Identification Confidence
#########################
Each identified line will have an associated confidence level that indicates how sure
the system is of the identificaiton. The confidence level will be specified as a
percentage, with 100% being full confidence and 0% being no confidence, though no line will have
either 100% confidence or 0% confidence.

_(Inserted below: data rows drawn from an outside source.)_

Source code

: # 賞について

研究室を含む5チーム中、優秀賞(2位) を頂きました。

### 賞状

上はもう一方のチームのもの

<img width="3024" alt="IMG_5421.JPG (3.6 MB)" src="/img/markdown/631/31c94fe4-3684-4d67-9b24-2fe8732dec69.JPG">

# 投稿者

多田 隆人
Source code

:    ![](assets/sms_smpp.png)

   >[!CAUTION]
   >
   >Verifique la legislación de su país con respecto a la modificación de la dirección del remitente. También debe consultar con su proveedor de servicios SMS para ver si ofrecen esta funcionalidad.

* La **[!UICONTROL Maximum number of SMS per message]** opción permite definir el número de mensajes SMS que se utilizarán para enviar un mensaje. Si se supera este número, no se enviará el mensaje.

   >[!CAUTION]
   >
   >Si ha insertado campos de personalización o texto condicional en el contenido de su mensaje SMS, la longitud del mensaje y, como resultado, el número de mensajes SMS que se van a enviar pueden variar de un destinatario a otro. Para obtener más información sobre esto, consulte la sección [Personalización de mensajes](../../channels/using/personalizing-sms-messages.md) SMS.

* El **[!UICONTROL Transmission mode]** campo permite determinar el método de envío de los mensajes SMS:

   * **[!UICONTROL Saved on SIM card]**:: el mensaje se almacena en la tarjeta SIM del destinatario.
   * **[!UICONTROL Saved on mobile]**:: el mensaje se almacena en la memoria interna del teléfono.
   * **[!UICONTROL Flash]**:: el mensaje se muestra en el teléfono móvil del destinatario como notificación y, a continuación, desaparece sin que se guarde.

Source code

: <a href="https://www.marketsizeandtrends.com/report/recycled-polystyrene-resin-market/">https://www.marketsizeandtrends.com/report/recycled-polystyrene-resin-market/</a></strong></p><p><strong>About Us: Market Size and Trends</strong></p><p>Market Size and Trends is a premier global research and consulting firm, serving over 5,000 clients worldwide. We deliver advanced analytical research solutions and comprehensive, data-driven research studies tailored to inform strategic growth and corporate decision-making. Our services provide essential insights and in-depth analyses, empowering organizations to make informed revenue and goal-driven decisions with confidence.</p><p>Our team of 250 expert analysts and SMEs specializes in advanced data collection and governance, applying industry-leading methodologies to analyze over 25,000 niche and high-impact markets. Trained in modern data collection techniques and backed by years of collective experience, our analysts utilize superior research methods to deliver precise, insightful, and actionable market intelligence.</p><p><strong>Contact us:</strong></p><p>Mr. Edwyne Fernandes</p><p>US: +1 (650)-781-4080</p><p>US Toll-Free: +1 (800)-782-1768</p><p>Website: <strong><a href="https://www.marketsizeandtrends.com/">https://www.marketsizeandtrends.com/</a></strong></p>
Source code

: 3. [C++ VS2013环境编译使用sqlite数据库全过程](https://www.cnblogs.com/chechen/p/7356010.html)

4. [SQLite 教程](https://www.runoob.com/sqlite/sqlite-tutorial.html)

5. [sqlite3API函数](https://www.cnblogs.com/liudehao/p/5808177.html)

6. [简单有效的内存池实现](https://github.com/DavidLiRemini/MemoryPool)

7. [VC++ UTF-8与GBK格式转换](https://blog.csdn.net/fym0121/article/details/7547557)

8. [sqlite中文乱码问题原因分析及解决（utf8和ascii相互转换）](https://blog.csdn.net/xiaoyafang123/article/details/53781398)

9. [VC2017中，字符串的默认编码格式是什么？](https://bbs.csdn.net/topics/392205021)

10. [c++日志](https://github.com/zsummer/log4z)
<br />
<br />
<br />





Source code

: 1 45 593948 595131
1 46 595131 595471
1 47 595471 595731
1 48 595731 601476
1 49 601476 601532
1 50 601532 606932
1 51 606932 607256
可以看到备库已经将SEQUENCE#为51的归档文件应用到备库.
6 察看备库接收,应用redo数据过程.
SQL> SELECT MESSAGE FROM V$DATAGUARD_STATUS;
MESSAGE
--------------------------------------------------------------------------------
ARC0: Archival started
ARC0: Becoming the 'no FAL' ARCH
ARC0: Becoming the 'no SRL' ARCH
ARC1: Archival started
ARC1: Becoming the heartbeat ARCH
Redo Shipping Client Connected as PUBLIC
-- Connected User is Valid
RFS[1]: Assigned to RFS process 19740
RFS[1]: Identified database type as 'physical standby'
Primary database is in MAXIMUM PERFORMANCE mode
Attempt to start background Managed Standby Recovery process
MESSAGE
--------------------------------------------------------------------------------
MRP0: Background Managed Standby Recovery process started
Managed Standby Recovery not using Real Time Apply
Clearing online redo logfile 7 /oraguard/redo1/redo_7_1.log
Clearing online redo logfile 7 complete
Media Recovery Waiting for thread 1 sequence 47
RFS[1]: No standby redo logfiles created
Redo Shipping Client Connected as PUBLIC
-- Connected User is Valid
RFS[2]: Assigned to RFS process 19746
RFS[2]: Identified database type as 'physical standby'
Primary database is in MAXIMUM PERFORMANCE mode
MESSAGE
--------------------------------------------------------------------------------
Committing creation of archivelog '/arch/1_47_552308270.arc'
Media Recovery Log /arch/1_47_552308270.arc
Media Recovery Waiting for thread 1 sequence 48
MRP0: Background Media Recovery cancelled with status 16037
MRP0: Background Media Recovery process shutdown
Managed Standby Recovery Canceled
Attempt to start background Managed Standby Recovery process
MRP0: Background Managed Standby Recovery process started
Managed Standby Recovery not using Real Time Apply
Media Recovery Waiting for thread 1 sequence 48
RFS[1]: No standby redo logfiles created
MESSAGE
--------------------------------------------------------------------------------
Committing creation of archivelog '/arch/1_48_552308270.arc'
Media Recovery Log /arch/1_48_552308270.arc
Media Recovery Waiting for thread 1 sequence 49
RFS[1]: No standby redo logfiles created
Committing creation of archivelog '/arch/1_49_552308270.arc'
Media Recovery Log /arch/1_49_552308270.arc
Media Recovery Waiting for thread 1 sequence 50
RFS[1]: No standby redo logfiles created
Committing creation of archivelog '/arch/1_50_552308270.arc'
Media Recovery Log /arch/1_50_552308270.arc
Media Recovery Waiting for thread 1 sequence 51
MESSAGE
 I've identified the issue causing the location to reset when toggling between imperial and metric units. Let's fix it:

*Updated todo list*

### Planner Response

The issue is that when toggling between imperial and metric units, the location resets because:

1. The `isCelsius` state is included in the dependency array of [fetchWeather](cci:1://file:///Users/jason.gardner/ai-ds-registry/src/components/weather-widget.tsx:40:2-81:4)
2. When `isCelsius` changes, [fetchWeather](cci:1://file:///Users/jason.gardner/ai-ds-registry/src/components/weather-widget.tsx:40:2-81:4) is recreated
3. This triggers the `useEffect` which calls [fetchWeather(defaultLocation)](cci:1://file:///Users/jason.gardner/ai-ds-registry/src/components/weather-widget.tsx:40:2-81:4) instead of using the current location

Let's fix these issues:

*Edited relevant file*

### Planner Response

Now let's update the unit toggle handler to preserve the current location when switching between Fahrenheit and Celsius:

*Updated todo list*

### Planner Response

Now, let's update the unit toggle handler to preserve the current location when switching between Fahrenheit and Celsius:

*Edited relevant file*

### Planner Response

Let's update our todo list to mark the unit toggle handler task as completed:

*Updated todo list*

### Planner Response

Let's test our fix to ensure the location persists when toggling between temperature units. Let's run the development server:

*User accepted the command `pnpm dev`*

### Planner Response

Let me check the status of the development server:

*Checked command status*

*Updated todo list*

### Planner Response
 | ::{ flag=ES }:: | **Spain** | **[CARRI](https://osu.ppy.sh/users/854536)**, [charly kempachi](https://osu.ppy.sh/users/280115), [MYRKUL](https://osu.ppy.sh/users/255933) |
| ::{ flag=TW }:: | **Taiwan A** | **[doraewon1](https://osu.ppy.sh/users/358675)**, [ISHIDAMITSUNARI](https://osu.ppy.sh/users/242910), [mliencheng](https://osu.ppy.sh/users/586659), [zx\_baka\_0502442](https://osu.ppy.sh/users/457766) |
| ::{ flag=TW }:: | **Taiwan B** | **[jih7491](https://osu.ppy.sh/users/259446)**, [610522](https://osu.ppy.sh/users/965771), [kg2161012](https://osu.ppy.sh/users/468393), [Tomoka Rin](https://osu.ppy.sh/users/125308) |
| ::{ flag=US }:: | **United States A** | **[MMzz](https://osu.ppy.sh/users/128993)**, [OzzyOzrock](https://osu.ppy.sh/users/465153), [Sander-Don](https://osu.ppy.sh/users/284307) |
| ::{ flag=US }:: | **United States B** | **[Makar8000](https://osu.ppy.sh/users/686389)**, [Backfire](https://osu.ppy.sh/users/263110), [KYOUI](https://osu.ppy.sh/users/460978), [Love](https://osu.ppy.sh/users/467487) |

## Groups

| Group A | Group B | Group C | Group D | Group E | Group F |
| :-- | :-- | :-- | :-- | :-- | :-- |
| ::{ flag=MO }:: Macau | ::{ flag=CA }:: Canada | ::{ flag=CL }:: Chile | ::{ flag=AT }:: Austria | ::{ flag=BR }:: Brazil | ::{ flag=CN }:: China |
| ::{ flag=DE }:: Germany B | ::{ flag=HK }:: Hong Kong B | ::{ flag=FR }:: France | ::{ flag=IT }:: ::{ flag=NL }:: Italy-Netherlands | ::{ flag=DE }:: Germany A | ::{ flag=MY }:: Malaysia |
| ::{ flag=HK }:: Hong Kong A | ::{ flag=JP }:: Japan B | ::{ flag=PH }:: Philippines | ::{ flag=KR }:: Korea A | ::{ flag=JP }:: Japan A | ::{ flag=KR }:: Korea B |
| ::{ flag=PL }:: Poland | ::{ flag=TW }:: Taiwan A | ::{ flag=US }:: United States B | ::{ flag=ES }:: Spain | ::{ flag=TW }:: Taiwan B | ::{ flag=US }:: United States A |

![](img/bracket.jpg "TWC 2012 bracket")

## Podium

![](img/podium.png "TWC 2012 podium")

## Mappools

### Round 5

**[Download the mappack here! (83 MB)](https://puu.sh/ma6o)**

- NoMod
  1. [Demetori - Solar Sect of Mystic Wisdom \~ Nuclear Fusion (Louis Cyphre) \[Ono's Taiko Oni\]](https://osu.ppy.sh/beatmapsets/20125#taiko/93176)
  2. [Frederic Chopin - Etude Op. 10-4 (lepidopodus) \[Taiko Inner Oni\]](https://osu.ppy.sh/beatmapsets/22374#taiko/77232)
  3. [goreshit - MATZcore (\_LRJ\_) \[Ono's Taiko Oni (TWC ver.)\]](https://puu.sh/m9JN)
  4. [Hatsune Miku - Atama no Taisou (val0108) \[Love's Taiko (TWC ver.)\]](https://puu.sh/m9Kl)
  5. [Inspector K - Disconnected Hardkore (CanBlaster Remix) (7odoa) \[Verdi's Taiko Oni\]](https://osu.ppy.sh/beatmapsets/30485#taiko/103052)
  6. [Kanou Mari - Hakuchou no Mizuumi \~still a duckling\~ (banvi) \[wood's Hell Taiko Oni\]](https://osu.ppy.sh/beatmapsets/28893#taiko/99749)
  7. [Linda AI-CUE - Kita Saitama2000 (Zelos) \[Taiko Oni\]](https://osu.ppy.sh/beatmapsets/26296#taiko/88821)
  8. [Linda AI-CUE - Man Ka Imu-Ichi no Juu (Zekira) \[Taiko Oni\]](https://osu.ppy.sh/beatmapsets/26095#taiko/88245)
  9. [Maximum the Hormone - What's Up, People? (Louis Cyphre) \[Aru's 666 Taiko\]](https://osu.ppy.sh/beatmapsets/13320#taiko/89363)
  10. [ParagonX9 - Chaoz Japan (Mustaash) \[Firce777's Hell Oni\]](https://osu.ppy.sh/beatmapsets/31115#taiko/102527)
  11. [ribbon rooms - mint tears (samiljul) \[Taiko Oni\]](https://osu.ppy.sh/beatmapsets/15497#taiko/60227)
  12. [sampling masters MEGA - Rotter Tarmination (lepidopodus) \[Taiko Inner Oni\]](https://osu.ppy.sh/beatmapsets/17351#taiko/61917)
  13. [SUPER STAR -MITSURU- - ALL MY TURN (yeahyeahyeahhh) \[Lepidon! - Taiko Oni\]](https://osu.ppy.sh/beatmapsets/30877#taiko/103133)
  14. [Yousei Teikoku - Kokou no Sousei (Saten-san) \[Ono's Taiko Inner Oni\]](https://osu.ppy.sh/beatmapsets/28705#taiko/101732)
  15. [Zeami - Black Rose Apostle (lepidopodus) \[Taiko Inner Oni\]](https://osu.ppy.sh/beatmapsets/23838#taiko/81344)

Every identification will start at 50% and will
have a range of 5%-95%. The following table describes any modifiers.
.. tabularcolumns:: |p{12cm}|p{2.5cm}|
+-------------------------------------------------------------------+-----------+
| Description | Mod. |
+===================================================================+===========+
| It is a tier 1 line | +40% |
+-------------------------------------------------------------------+-----------+
| Segment overlaps another line | -20% |
+-------------------------------------------------------------------+-----------+
| Segment overlaps a tier 1 line | -40% |
+-------------------------------------------------------------------+-----------+
| Hyperfine components/torsional components also ID'd* | +20% |
+-------------------------------------------------------------------+-----------+
| Missing hyperfine components/torsional components* | -20% |
+-------------------------------------------------------------------+-----------+
| Identified in multiple inputs (spec, stats, pvcorr) | +15% ea. |
+-------------------------------------------------------------------+-----------+
\*additional code not in the AT will be needed to determine this.
Unidentified lines will not have a confidence level.
The Summary
-----------
Each ADMIT object contains a summary of the data, ATs, and BDPs that it
contains, stored in a :ref:`Summary-api` Summary object.
The Summary defines and manages the summary metadata for the ADMIT object, which is ingested by ALMA Archive and also used by data browser.